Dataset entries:
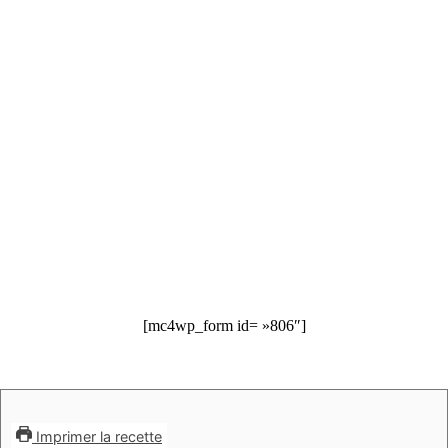
[mc4wp_form id= »806″]
Imprimer la recette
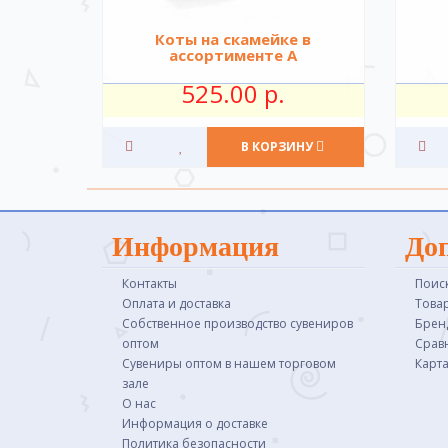
Коты на скамейке в
ассортименте А
525.00 р.
В КОРЗИНУ
Информация
До
Контакты
Поис
Оплата и доставка
Това
Собственное производство сувениров
Брен
оптом
Срав
Сувениры оптом в нашем торговом
Карта
зале
О нас
Информация о доставке
Политика безопасности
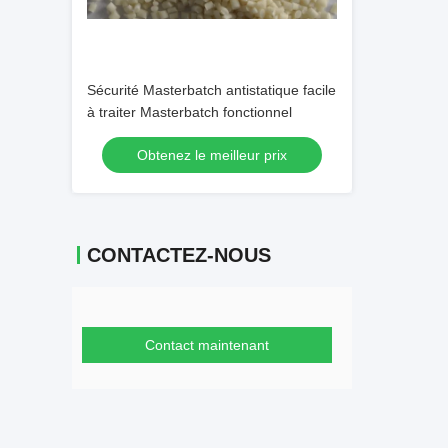
Sécurité Masterbatch antistatique facile
à traiter Masterbatch fonctionnel
Obtenez le meilleur prix
CONTACTEZ-NOUS
Contact maintenant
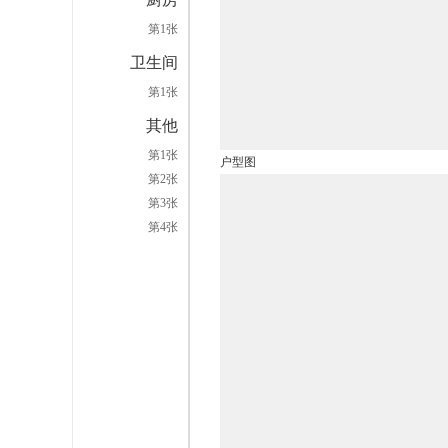
第1张
卫生间
第1张
其他
第1张
户型图
第2张
第3张
第4张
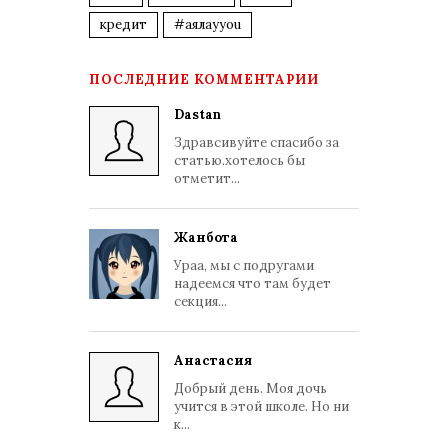
кредит
#аялауyou
ПОСЛЕДНИЕ КОММЕНТАРИИ
Dastan
Здравсивуйте спасибо за
статью.хотелось бы
отметит...
Жанбота
Ураа, мы с подругами
надеемся что там будет
секция...
Анастасия
Добрый день. Моя дочь
учится в этой школе. Но ни
к...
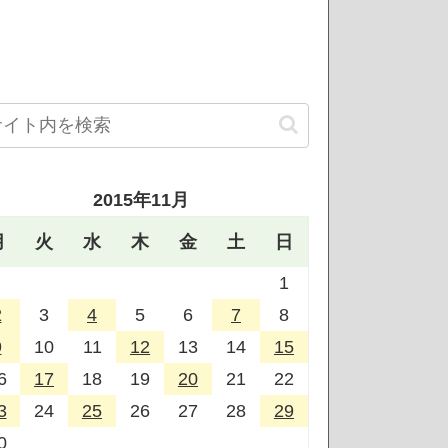
2015年11月
月
火
水
木
金
土
日
1
2
3
4
5
6
7
8
9
10
11
12
13
14
15
6
17
18
19
20
21
22
3
24
25
26
27
28
29
0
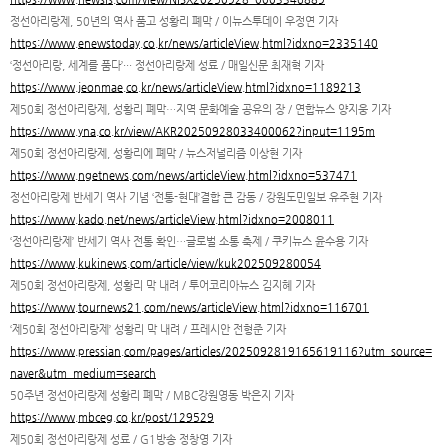
정선아리랑제, 50년의 역사 품고 성황리 폐막 / 이뉴스투데이 우정연 기자
https://www.enewstoday.co.kr/news/articleView.html?idxno=2335140
‘정선아리랑, 세계를 품다’··· 정선아리랑제 성료 / 매일신문 최재혁 기자
https://www.jeonmae.co.kr/news/articleView.html?idxno=1189213
제50회 정선아리랑제, 성황리 폐막…지역 문화예술 공유의 장 / 연합뉴스 양지웅 기자
https://www.yna.co.kr/view/AKR20250928033400062?input=1195m
제50회 정선아리랑제, 성황리에 폐막 / 뉴스저널리즘 이상현 기자
https://www.ngetnews.com/news/articleView.html?idxno=537471
정선아리랑제 반세기 역사 기념 ‘전통-현대’결합 큰 감동 / 강원도민일보 유주현 기자
https://www.kado.net/news/articleView.html?idxno=2008011
‘정선아리랑제’ 반세기 역사 전통 확인…글로벌 소통 축제 / 쿠키뉴스 윤수용 기자
https://www.kukinews.com/article/view/kuk202509280054
제50회 정선아리랑제, 성황리 막 내려 / 투어코리아뉴스 김지혜 기자
https://www.tournews21.com/news/articleView.html?idxno=116701
‘제50회 정선아리랑제’ 성황리 막 내려 / 프레시안 전형준 기자
https://www.pressian.com/pages/articles/2025092819165619116?utm_source=
naver&utm_medium=search
50주년 정선아리랑제 성황리 폐막 / MBC강원영동 박은지 기자
https://www.mbceg.co.kr/post/129529
제50회 정선아리랑제 성료 / G1방송 정창영 기자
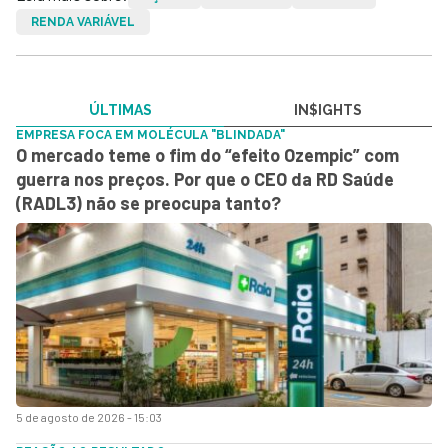
RENDA VARIÁVEL
ÚLTIMAS
IN$IGHTS
EMPRESA FOCA EM MOLÉCULA "BLINDADA"
O mercado teme o fim do “efeito Ozempic” com
guerra nos preços. Por que o CEO da RD Saúde
(RADL3) não se preocupa tanto?
5 de agosto de 2026 - 15:03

» **Exercise brief**
In the entries above, please find the line with "https://www.ngetnews.com/news/articleView.html?idxno=537471" and the line with "제50회 정선아리랑제, 성황리 막 내려 / 투어코리아뉴스 김지혜 기자", then write out exactly those two lines and every line between them, and nothing more.

» **Task response**
https://www.ngetnews.com/news/articleView.html?idxno=537471
정선아리랑제 반세기 역사 기념 ‘전통-현대’결합 큰 감동 / 강원도민일보 유주현 기자
https://www.kado.net/news/articleView.html?idxno=2008011
‘정선아리랑제’ 반세기 역사 전통 확인…글로벌 소통 축제 / 쿠키뉴스 윤수용 기자
https://www.kukinews.com/article/view/kuk202509280054
제50회 정선아리랑제, 성황리 막 내려 / 투어코리아뉴스 김지혜 기자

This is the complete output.